Founder and CCO David Gomez said that he knew he wanted to fuse the chic aesthetic of places like the SoHo Club with a warm, hospitable feel, and then turn the result into a coworking space — one that allowed folks to focus and work like they were at a library.

Ultimately, the Red DWG Library team landed on a space in an old mill, built in 1900. “Details in here are absolutely spectacular, and the space is laid out almost perfectly to the needs a coworking space would have,” Gomez said.
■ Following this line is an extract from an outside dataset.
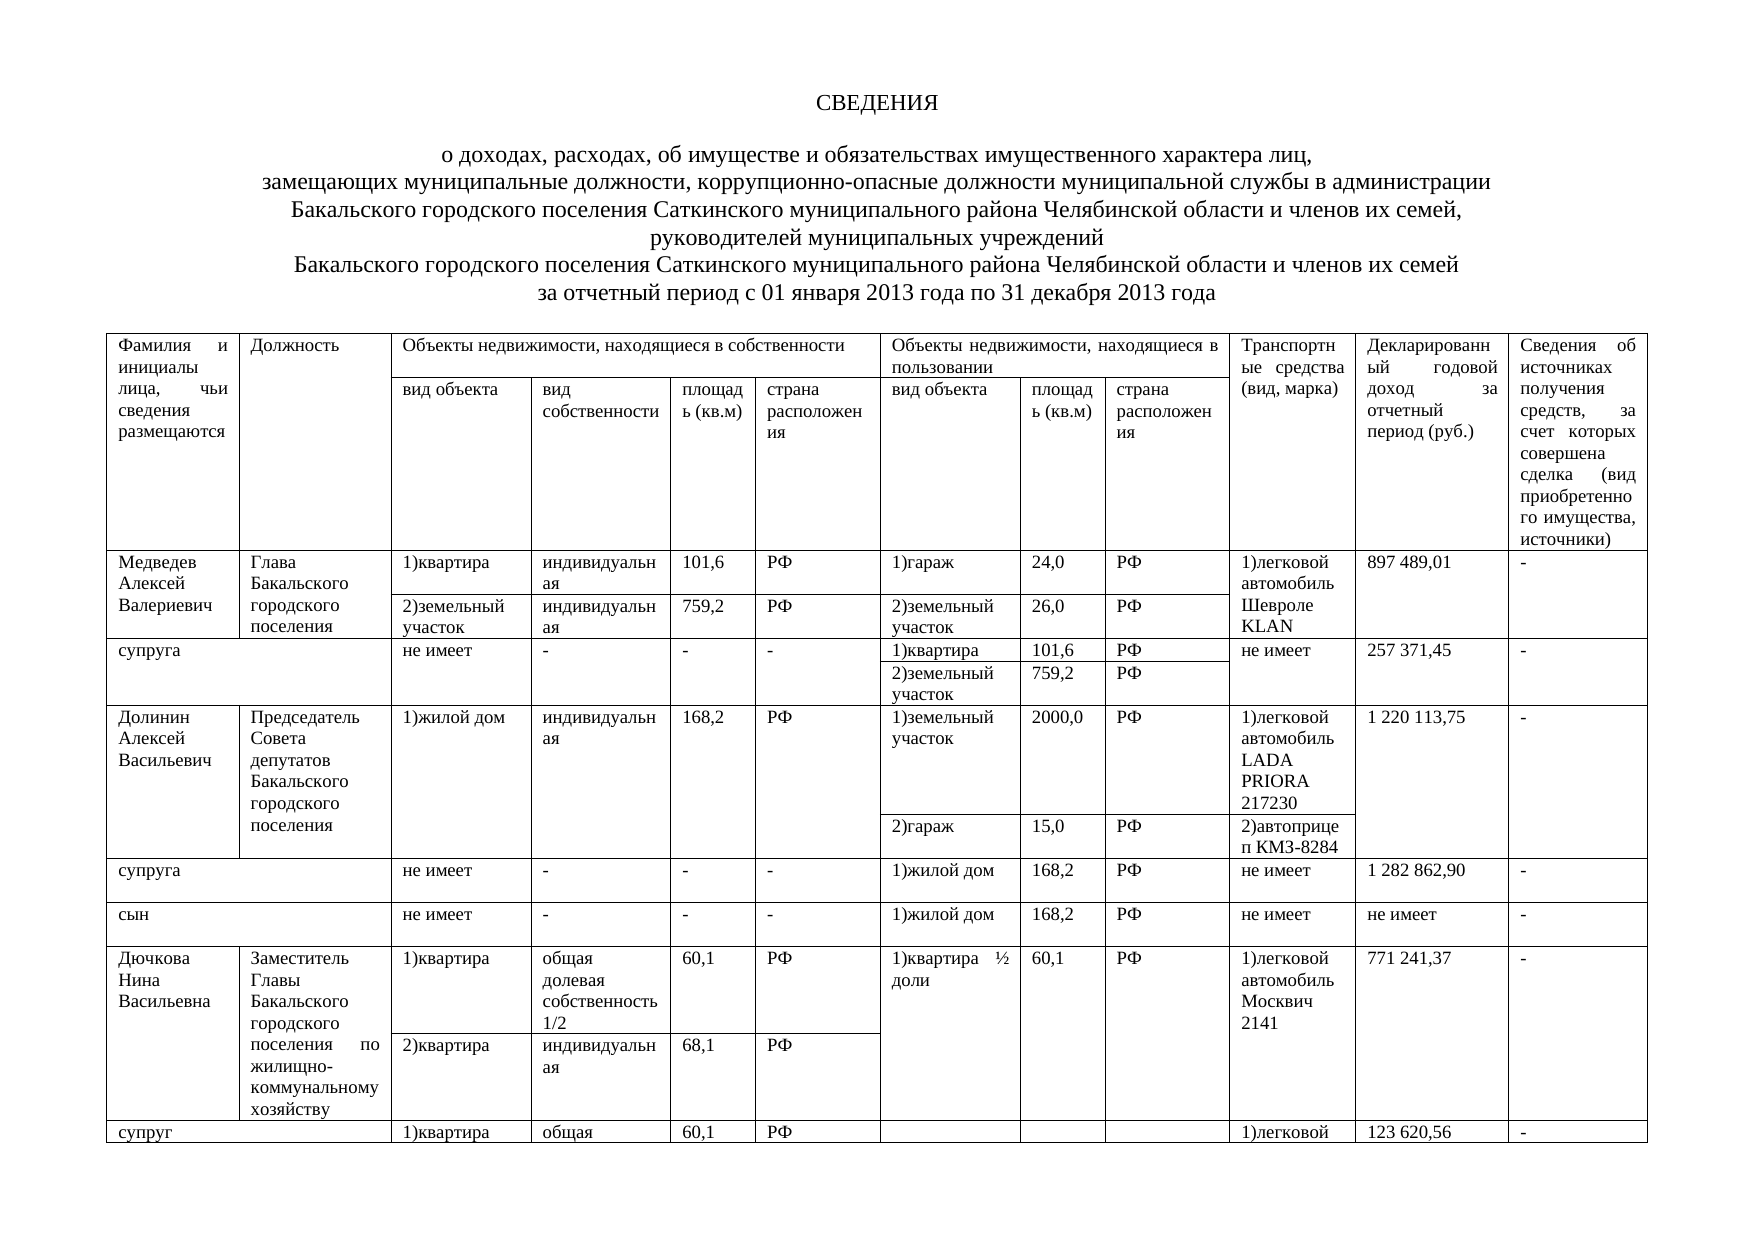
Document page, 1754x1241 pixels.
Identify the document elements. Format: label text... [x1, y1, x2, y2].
The Red DWG Library takes up 8,500 square feet of the mill, making it the largest coworking spot in the state, he adds.

The look of the Library is carefully curated. “I combined an old traditional space with the artsy, technology kind of an atmosphere – you feel like you’re back in the 1920s [but with] state-of-the-art tech,” Gomez added. “People are saying that we are less expensive [than we look].”

Read more about Red DWG Library here.

Upserve 

Providence-headquartered Upserve, the most-funded startup in the state, is a restaurant point-of-sales and analytics software provider that aims to make its office playful and bright.

While the company has other offices across the country (New York and San Francisco, to be specific), an estimated 75-80 percent are based in Providence.

The company's Rhode Island HQ is a boon for employees, said founder and CEO Angus Davis. “We’re not paying less than Boston employers, but our employees are paying a little bit less to live here,” he explained. “It’s not a huge difference, but it is a difference.”